Pool reporter David Nakamura of the Washington Post reported that at a $35,800 a head fundraiser at the home of Blackstone COO Hamilton “Tony” James in New York City Monday night, the 60 attendees were asked to place their phones in plastic bags by the door.

An Obama aide called the move it “standard operating procedure,” but veterans of a range of other campaigns said they’d never heard of the practice, which is common in secure White House spaces where there are concerns of espionage, but unknown in contexts in which only political secrets are discussed. The new prevalence of sophisticated audio and recording capacities in mobile devices owned by virtually anyone wealthy enough to write a check to a political campaign, however, has put a new pressure on campaigns concerned with staying on a public message.

The fundraising sessions are one of the last vestige of privacy for the president outside of the White House, and a rare opportunity for top donors to hear relatively unscripted remarks by the most powerful man in the world, and to ask him questions. Obama’s prepared remarks at the events are open press and covered by a small group of reporters, but the “press pool” is escorted out of the room before the Q&A period.

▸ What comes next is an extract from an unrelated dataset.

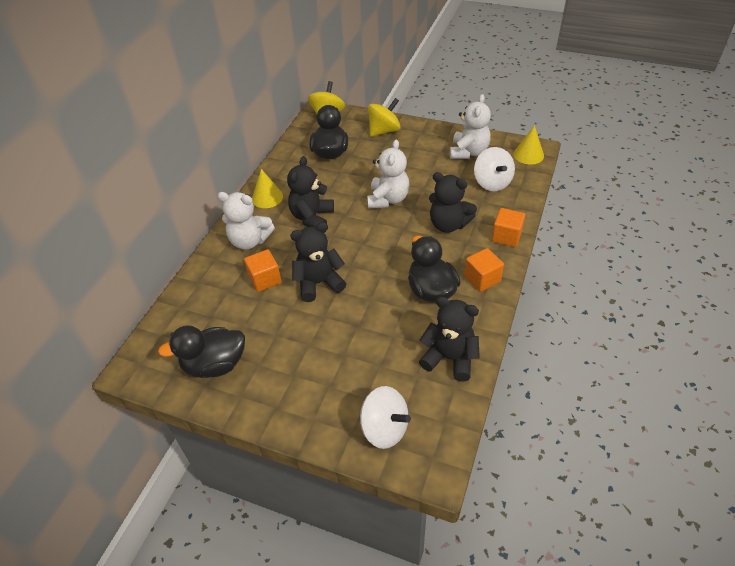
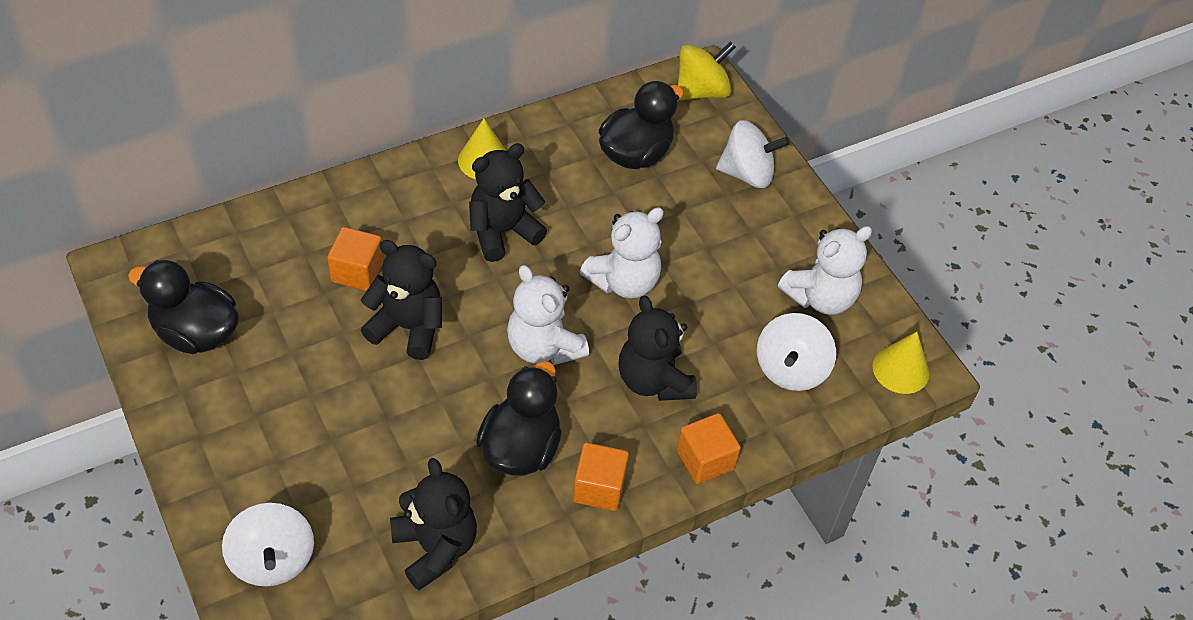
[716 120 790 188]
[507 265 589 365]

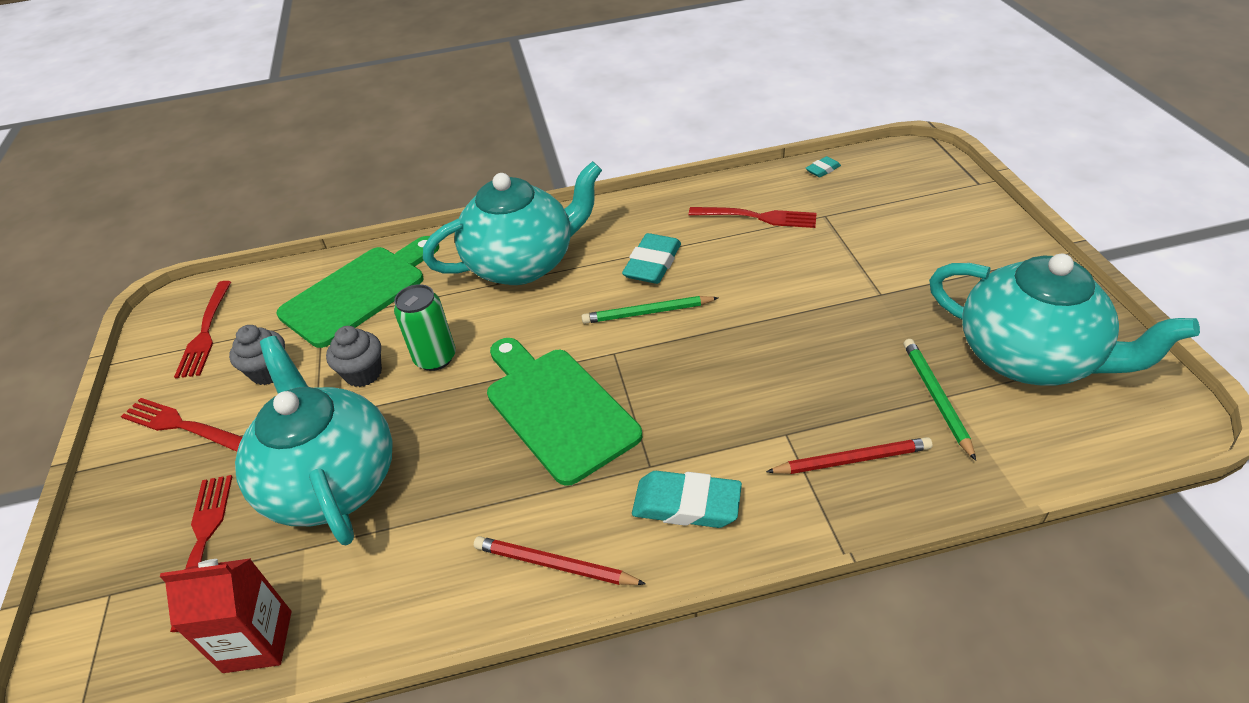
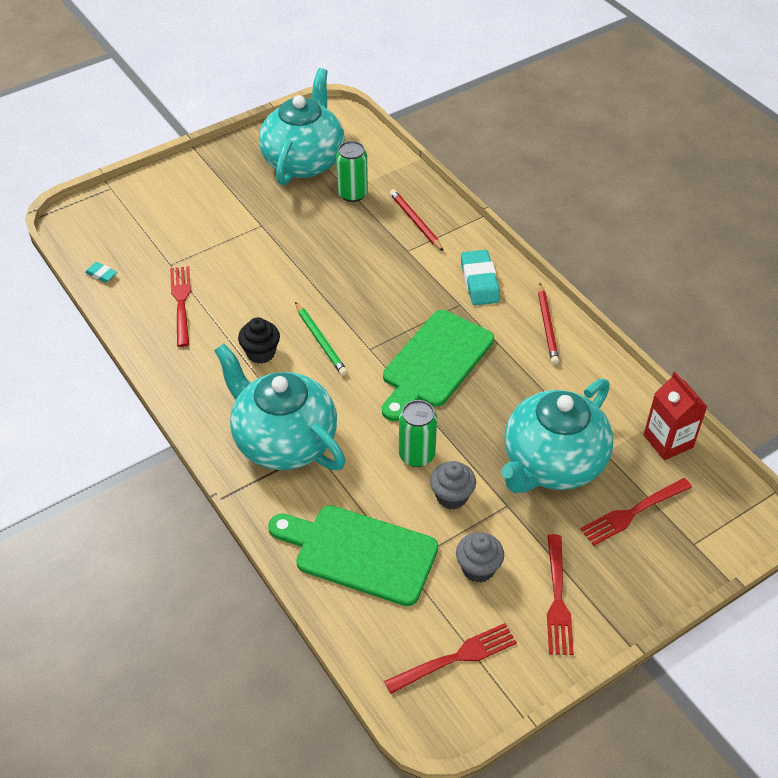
[238 317 280 364]
[336 141 368 202]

At Romney fundraisers, attendees are greeted to signs of “Please, no audio or video recording,” and like Obama events, larger fundraisers are open to reporters; a Romney spokesperson, however, told BuzzFeed that their campaign allows donors to keep their phones during fundraisers.

Former aides to presidential candidates Hillary Clinton, Rick Perry, and Jon Huntsman all expressed surprise at the practice, and they’ve never seen an instance where a campaign asked donors to surrender their cell phones.

The former Clinton aide called the Obama policy “absurd,” suggesting that the Obama policy is almost certainly a response to the infamous 2008 fundraiser where Obama described voters in rural Pennsylvania as “bitter.”

“They cling to guns or religion or antipathy to people who aren’t like them or anti-immigrant sentiment or anti-trade sentiment as a way to explain their frustrations,” Obama told donors in San Francisco, in a gaffe that breathed new life into Clinton’s campaign at the time.

“What is he hiding? Candidates should be for and against the same issue in private as they are in public,” said former Perry campaign manager Rob Johnson. “This shows just how uncomfortable the Obama team is with their message an their candidate. And in addition to religion and guns, voters like to cling to their cell phones.”

A spokesman for the Secret Service confirmed that the ban was not put in place at their request.

[This story has been updated with the Romney campaign’s position and with comment from the Secret Service.]